Later this summer, Cummins and Eriksen will embark on their third Message in a Bottle mission. The two will ride amphibious bicycles from Vancouver to Tijuana, making stops to give presentations and distribute samples of the Gyre’s plastic collection to educators and policymakers along the West Coast.

For the group, which supports Santa Monica’s proposed ban on plastic bags, educating others on the effects plastic debris has on the marine environment is an utmost priority. The group’s research estimates that in Santa Monica Bay plastics outnumber zooplankton 2.5-1. In the Gyre, where trash floats in from North America’s western edge as well as parts of Asia, that ratio increases to 6-1.
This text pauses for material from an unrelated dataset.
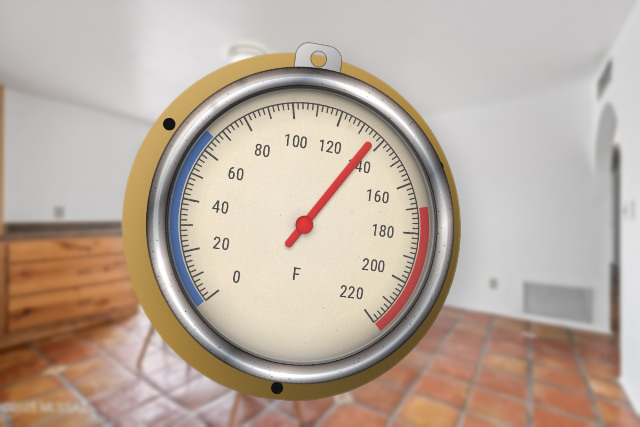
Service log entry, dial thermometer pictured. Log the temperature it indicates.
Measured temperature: 136 °F
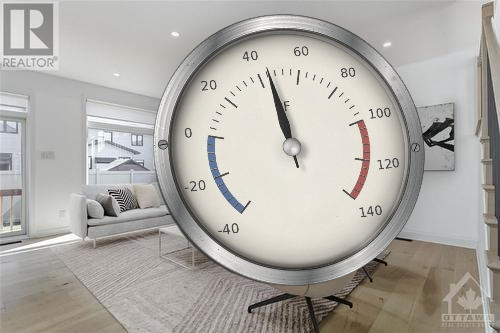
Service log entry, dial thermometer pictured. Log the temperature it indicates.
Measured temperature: 44 °F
“As a society, we have an extremely disposable mentality,” says Cummins, who also founded Bring Your Own, an organization that encourages people to utilize reusable shopping bags, cups, and containers. “We use a tremendous amount of resources and products for things that we just throw away. This is clear proof that…everything has to go somewhere, either to a landfill, the street, or winds up in the ocean.”

She concludes, “We’re doing some fun and different things to draw attention to the issue and use it to educate people.”